- Excerpt to read:

Bill Clinton has become the latest evangelist for 
Mr. Gore's gospel, proclaiming that current 
weather events show that he and Mr. Gore were 
right about global warming, and we are all 
suffering the consequences of President Bush's 
obtuseness on the matter. And why not? Mr. Gore 
assures us that "the debate in the scientific community is over."

That statement, which Mr. Gore made in an 
interview with George Stephanopoulos on ABC, 
ought to have been followed by an asterisk. What 
exactly is this debate that Mr. Gore is referring 
to? Is there really a scientific community that 
is debating all these issues and then somehow 
agreeing in unison? Far from such a thing being 
over, it has never been clear to me what this 
"debate" actually is in the first place.

- Recorded data:
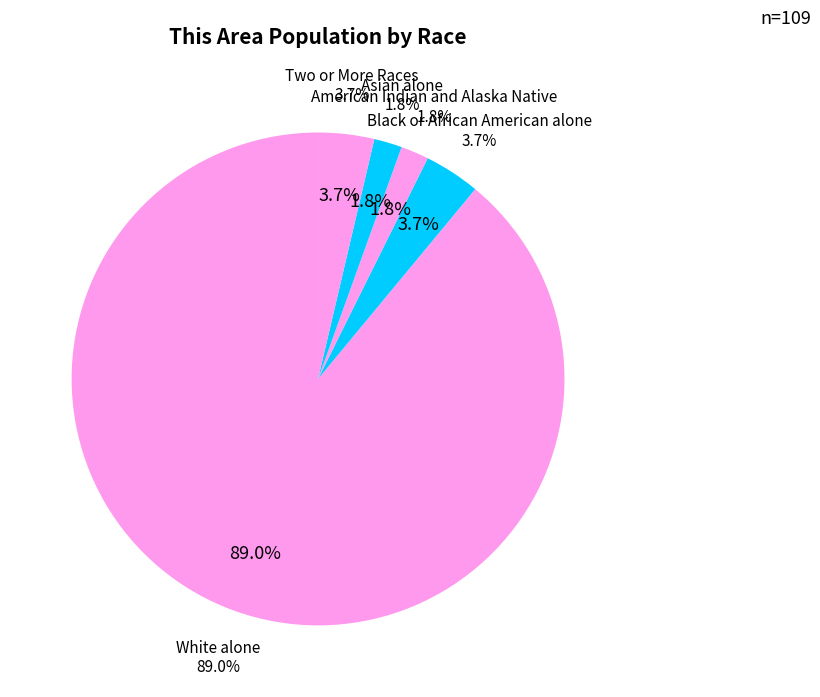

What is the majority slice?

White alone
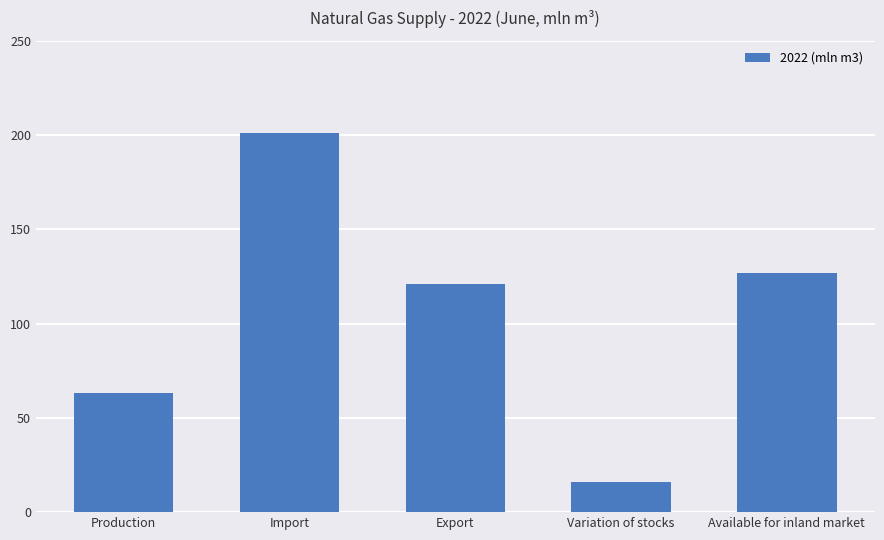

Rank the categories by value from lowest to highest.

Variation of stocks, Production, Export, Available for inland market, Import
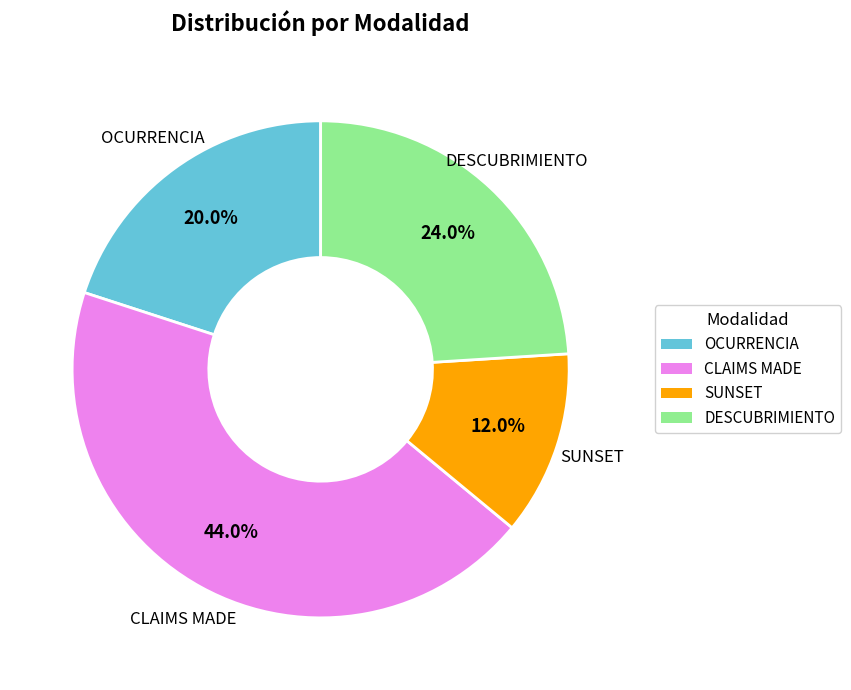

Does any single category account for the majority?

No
==
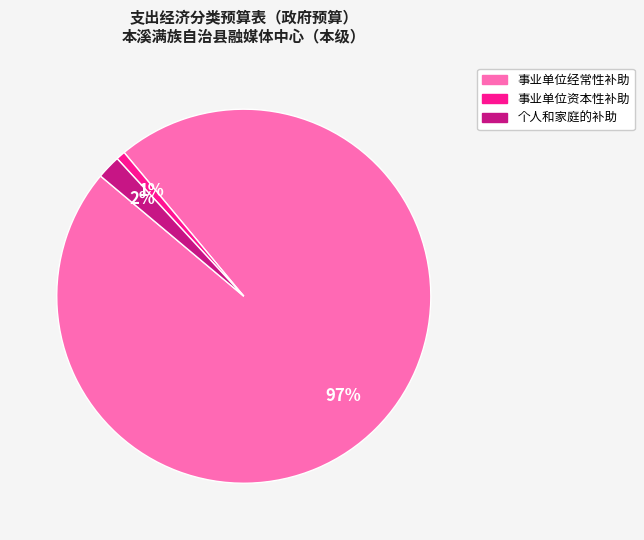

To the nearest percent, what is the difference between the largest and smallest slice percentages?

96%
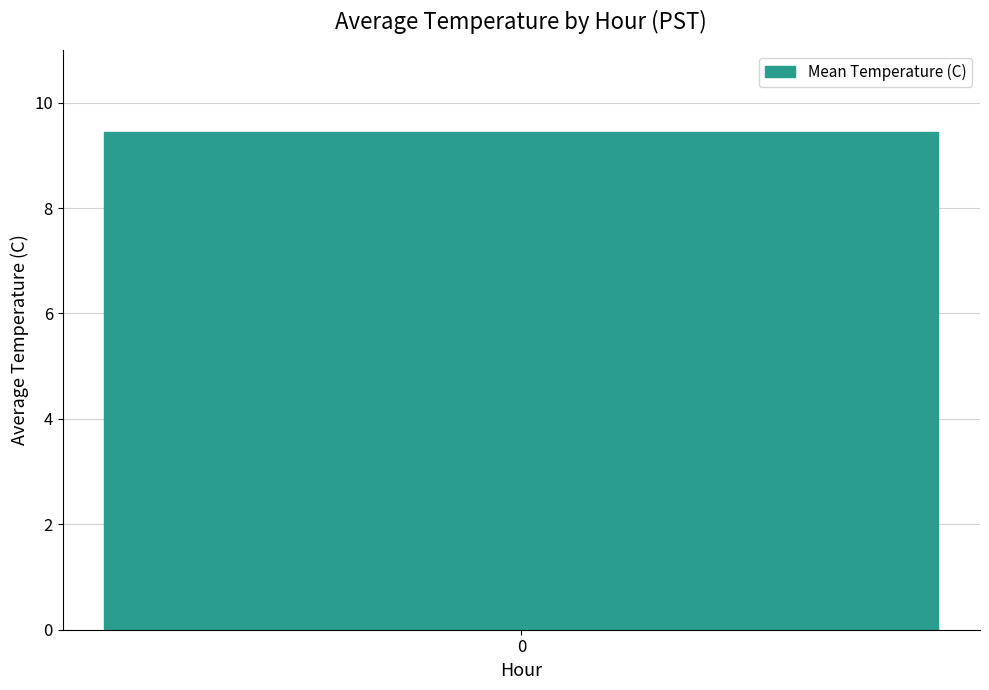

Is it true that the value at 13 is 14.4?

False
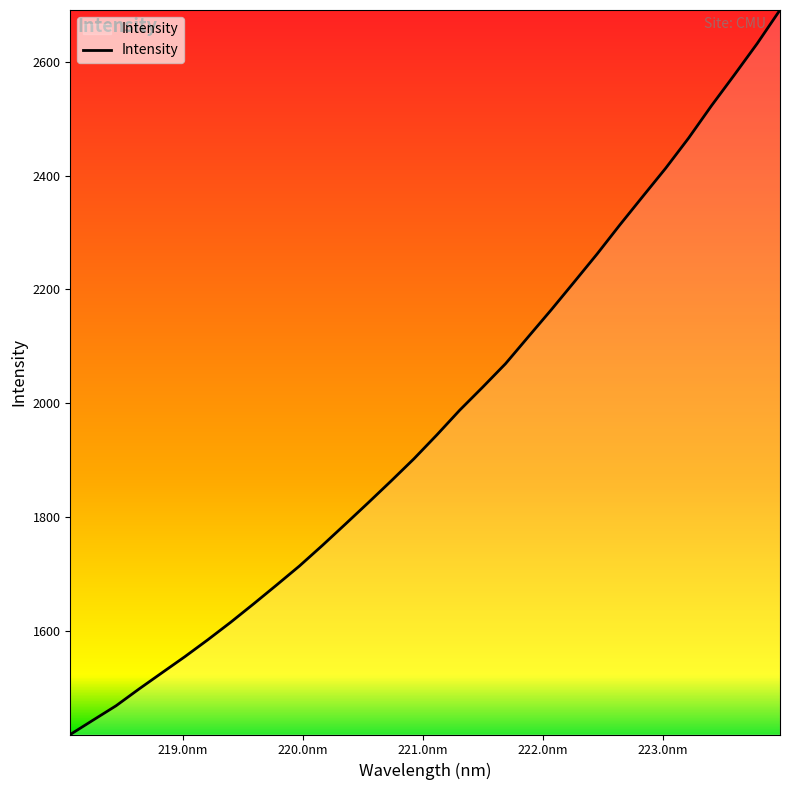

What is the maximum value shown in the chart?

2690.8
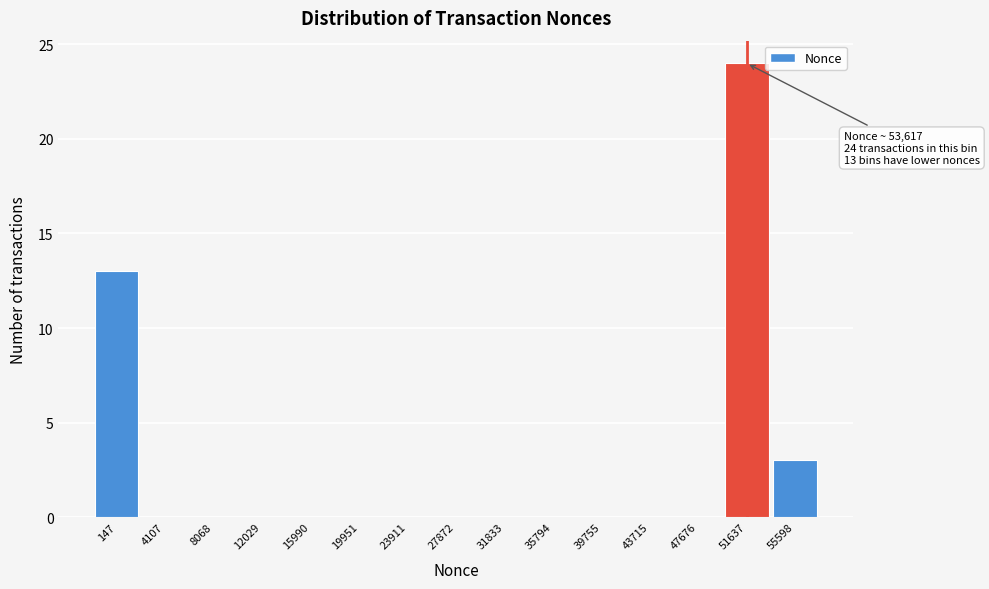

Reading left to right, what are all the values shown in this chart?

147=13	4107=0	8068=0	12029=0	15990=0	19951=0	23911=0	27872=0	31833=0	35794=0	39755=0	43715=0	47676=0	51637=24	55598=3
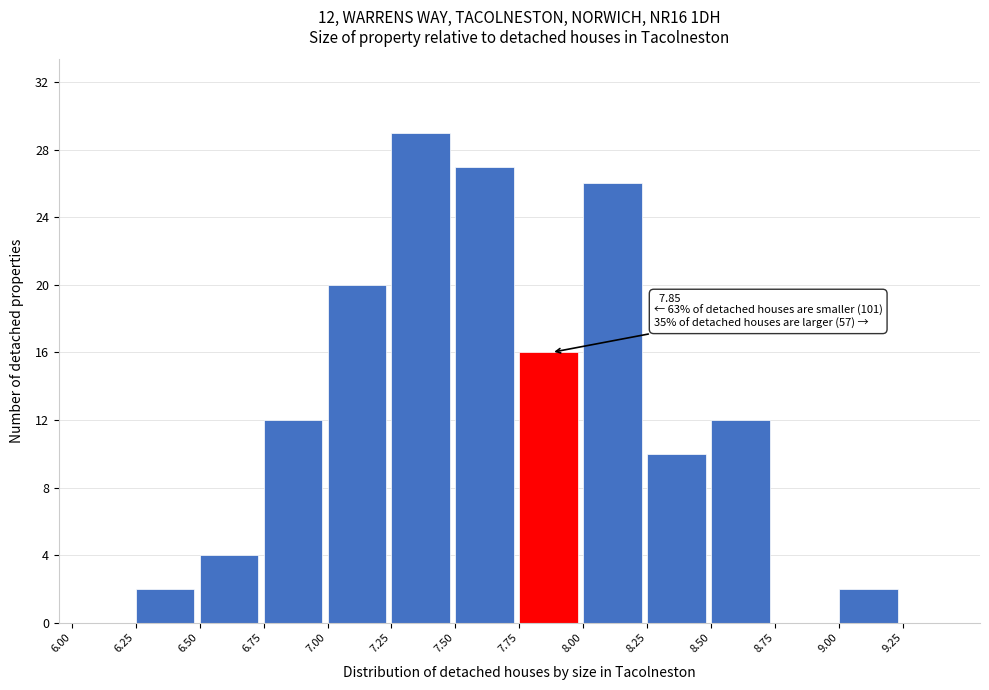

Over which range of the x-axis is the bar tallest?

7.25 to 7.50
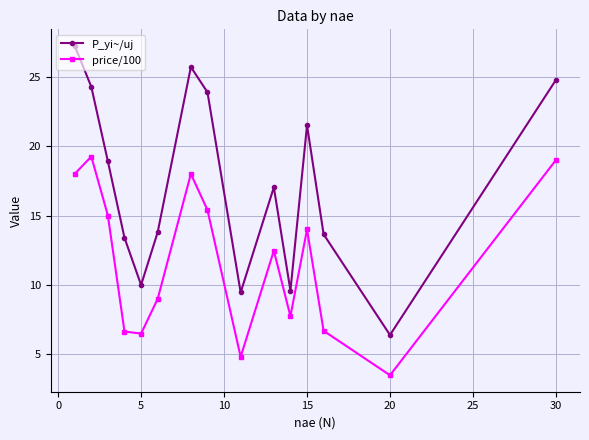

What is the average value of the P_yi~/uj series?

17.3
--
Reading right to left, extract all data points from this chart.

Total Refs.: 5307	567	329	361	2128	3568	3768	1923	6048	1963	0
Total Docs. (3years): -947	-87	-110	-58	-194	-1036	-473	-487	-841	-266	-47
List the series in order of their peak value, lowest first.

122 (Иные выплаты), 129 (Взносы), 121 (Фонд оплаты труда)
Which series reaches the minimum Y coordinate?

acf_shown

- Tasks and exercises:
a. Present the records from the line with "What is the majority slice?" to the line with "Does any single" as a Markdown table with the columns Row and Entry. Number each line in Row, omit blank lines, and leave out the pictures.
b. Carry the commentary on Mr. Gore and global warming forward from its final sentence.
The text and the records have nothing to do with each other.

- Outputs by task:
a.
| Row | Entry |
|---|---|
| 1 | What is the majority slice? |
| 2 | White alone |
| 3 | Rank the categories by value from lowest to highest. |
| 4 | Variation of stocks, Production, Export, Available for inland market, Import |
| 5 | Does any single category account for the majority? |

b.
The media rarely help, of course. When Newsweek 
featured global warming in a 1988 issue, it was 
claimed that all scientists agreed. Periodically 
thereafter it was revealed that although there 
had been lingering doubts beforehand, now all 
scientists did indeed agree. Even Mr. Gore 
qualified his statement on ABC only a few minutes 
after he made it, clarifying things in an 
important way. When Mr. Stephanopoulos confronted 
Mr. Gore with the fact that the best estimates of 
rising sea levels are far less dire than he 
suggests in his movie, Mr. Gore defended his 
claims by noting that scientists "don't have any 
models that give them a high level of confidence" 
one way or the other and went on to claim -- in 
his defense -- that scientists "don't know… They just don't know."

So, presumably, those scientists do not belong to 
the "consensus." Yet their research is forced, 
whether the evidence supports it or not, into Mr.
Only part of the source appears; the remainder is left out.